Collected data
▬▬▬

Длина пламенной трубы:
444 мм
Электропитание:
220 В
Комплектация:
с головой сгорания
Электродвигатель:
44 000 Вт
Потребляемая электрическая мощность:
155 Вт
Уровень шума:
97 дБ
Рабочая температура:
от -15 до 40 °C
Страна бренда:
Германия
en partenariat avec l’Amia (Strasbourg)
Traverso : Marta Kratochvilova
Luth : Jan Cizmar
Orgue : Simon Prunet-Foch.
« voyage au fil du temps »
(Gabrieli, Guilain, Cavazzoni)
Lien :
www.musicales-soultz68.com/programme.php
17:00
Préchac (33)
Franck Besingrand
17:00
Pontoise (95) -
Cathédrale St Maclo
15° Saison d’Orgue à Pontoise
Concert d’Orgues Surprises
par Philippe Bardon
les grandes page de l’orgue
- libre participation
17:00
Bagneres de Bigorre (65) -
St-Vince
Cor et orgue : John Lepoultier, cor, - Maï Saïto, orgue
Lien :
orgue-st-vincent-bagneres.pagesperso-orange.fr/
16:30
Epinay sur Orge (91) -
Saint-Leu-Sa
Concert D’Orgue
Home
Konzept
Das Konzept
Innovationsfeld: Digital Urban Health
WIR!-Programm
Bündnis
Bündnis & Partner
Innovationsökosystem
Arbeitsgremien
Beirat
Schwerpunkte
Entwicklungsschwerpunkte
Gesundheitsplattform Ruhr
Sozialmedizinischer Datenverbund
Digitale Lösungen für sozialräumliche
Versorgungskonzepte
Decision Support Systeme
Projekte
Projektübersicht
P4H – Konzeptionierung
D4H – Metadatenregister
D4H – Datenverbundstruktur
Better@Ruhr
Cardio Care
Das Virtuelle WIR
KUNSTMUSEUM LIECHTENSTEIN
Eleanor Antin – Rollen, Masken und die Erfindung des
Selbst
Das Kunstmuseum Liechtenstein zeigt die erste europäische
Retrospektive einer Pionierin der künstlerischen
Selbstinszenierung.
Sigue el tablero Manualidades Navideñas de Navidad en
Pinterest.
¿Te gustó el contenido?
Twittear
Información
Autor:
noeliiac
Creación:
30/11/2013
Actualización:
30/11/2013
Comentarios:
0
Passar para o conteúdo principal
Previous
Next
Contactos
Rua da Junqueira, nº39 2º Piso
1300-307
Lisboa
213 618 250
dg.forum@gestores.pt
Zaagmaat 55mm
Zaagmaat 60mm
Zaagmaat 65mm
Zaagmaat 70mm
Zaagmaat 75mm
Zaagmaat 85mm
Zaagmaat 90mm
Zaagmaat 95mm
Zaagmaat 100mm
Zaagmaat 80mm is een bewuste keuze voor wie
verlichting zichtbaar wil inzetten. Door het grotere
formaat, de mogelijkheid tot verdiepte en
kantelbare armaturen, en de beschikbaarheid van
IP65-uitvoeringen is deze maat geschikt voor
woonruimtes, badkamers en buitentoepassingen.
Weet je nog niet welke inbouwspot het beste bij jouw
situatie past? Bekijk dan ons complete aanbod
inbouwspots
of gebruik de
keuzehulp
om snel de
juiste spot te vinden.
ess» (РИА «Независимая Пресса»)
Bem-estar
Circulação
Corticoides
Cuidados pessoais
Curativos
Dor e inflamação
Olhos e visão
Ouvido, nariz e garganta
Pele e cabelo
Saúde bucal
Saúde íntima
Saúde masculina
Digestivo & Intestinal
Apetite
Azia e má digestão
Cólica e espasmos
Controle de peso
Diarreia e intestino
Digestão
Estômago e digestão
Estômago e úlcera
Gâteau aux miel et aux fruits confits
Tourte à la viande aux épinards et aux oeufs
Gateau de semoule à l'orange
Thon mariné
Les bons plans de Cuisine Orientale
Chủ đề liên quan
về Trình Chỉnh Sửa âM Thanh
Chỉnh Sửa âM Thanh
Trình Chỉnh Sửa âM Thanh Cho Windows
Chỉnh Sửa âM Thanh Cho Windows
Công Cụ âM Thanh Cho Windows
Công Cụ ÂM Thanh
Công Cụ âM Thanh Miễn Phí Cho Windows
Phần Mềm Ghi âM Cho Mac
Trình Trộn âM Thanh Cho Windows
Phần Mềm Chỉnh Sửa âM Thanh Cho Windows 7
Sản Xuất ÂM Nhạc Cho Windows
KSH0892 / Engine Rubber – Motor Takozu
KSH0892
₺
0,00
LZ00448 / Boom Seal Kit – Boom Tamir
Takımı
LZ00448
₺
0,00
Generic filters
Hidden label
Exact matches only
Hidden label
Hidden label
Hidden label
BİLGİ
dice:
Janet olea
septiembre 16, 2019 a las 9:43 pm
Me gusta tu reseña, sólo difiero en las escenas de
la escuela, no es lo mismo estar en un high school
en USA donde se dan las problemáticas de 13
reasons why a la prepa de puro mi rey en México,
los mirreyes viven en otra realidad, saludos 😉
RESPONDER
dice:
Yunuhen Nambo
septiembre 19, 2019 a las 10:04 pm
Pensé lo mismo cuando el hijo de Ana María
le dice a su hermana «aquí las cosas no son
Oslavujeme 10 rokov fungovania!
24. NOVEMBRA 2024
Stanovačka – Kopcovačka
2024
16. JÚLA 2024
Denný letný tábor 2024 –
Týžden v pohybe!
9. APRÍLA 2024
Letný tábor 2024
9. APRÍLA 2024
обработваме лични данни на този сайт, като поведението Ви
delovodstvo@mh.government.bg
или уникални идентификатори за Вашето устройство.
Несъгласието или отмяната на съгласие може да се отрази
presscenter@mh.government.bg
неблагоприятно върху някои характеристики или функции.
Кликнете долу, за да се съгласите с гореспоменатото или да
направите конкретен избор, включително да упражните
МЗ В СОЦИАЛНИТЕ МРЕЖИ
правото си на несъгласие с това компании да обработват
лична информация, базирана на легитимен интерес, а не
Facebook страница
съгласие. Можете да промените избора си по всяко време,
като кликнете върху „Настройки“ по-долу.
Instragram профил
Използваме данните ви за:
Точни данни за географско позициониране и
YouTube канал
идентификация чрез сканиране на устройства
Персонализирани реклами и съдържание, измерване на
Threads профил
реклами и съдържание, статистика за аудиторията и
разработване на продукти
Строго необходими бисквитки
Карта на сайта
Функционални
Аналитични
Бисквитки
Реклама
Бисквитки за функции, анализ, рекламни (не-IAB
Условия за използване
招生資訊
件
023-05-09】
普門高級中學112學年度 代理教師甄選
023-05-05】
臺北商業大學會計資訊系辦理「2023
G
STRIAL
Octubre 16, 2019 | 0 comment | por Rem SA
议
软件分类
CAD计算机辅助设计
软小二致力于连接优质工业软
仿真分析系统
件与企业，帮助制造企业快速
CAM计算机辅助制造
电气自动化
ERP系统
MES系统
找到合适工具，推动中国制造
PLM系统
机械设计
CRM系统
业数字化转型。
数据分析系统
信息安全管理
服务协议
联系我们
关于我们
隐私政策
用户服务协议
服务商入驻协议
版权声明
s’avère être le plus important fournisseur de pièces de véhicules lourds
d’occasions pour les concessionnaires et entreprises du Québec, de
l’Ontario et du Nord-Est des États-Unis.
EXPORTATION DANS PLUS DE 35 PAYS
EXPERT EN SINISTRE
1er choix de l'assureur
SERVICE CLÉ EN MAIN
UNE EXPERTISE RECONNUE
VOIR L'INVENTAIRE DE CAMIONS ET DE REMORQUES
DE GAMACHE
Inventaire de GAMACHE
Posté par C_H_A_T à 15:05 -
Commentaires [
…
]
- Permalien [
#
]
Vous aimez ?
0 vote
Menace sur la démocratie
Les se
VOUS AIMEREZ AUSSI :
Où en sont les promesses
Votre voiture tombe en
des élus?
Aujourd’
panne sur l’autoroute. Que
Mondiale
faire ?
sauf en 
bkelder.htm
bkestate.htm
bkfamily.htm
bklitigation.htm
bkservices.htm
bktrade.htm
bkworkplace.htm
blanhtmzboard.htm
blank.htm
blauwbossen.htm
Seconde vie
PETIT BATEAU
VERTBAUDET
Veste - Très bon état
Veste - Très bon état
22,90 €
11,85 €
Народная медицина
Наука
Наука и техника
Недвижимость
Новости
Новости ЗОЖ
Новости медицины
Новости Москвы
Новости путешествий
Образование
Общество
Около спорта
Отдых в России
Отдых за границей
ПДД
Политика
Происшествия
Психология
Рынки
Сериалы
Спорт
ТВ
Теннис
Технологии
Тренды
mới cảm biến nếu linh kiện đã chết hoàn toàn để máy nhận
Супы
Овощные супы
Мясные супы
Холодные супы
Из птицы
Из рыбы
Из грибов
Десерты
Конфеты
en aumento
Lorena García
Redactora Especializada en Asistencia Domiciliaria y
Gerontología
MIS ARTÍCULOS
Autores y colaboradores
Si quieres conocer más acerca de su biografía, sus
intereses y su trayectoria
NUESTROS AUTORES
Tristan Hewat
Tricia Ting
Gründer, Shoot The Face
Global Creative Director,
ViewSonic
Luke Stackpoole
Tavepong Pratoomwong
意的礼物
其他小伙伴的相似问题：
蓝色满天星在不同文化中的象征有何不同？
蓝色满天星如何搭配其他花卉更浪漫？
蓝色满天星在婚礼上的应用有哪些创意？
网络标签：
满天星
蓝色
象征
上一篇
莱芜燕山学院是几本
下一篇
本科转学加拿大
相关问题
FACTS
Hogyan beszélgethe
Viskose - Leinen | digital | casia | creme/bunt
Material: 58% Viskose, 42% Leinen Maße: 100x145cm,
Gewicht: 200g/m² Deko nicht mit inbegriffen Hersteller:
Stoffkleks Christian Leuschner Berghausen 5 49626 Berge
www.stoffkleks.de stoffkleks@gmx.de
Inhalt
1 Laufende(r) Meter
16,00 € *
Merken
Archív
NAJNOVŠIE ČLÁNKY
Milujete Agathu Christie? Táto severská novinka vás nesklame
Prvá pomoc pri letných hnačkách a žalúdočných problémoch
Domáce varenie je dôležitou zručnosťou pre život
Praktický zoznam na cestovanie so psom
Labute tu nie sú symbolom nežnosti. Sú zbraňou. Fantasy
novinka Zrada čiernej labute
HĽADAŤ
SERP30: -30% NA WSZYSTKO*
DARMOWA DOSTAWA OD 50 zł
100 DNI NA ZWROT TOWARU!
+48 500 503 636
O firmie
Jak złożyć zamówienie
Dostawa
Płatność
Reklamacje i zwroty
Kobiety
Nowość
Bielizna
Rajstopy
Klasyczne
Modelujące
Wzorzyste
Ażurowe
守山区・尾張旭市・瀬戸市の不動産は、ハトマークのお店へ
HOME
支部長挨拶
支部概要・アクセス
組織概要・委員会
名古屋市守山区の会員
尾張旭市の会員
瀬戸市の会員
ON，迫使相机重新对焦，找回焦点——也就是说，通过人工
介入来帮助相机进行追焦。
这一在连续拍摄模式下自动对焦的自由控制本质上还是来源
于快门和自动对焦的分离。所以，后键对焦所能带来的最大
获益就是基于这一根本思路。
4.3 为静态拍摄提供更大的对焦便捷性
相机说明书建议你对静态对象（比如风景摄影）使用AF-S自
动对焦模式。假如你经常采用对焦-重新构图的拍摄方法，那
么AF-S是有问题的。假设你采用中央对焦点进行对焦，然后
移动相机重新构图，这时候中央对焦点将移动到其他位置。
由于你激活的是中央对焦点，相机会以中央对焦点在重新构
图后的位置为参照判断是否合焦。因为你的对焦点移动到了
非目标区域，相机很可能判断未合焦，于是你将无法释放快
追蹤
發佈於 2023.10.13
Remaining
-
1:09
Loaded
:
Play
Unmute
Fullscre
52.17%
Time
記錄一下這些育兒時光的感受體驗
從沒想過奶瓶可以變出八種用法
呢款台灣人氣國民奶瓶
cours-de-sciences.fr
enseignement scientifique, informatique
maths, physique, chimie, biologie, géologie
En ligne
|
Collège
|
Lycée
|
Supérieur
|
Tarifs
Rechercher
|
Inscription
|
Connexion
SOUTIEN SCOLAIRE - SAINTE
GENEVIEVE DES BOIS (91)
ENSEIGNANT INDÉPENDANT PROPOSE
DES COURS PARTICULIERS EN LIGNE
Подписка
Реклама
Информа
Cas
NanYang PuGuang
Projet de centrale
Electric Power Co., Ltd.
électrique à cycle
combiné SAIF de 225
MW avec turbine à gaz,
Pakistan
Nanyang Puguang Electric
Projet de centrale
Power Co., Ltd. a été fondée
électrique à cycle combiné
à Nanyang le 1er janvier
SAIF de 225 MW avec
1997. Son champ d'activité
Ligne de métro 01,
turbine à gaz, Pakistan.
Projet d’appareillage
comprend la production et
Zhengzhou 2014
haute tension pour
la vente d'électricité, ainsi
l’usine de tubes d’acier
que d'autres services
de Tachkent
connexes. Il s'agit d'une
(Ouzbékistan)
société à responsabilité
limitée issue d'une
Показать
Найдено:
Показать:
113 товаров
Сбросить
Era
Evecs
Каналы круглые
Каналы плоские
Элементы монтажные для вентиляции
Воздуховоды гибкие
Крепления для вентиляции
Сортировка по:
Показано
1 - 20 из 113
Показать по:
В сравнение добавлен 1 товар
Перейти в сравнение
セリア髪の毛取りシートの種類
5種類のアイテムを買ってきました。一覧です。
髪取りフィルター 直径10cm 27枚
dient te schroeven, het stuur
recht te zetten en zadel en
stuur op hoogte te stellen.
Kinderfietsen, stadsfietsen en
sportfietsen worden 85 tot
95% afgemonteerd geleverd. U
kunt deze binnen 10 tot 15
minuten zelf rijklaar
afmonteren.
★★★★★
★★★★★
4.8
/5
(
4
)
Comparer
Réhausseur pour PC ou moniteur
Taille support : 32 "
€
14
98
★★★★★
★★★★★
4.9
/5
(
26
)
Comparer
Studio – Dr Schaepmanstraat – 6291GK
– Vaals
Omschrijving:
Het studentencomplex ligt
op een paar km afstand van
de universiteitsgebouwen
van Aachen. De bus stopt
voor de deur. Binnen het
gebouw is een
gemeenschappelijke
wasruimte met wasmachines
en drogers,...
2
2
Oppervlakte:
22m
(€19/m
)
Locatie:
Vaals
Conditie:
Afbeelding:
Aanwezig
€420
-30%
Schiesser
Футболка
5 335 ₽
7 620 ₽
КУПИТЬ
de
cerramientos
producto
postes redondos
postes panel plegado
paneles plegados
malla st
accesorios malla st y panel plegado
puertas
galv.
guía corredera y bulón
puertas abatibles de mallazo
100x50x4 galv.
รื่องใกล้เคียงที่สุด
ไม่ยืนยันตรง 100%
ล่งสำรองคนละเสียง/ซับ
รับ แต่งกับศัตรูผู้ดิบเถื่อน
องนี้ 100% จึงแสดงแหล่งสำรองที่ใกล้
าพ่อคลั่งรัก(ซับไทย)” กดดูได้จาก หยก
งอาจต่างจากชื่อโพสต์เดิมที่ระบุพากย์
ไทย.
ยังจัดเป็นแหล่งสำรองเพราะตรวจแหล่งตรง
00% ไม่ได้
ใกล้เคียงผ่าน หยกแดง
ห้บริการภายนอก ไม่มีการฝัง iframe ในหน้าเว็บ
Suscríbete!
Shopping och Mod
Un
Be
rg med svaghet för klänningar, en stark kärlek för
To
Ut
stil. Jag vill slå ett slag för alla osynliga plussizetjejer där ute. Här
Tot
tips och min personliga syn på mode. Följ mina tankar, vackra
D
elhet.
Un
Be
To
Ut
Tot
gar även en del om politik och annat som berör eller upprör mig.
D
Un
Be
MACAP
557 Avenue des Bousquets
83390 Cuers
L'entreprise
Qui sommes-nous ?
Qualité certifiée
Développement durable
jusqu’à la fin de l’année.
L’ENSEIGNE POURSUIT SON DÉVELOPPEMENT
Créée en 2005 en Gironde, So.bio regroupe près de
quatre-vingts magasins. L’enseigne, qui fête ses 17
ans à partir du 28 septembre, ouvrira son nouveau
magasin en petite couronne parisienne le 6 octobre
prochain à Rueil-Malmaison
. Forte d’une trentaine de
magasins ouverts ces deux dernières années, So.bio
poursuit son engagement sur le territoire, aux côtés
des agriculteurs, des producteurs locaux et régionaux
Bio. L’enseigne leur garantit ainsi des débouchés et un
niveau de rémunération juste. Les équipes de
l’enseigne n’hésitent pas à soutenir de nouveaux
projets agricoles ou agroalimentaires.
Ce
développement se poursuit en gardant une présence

▬▬▬

The lines to extract from the data above begin with the line containing "l’usine de tubes d’acier" and end with the line containing "Крепления для вентиляции". Extract them exactly, including both.

l’usine de tubes d’acier
que d'autres services
de Tachkent
connexes. Il s'agit d'une
(Ouzbékistan)
société à responsabilité
limitée issue d'une
Показать
Найдено:
Показать:
113 товаров
Сбросить
Era
Evecs
Каналы круглые
Каналы плоские
Элементы монтажные для вентиляции
Воздуховоды гибкие
Крепления для вентиляции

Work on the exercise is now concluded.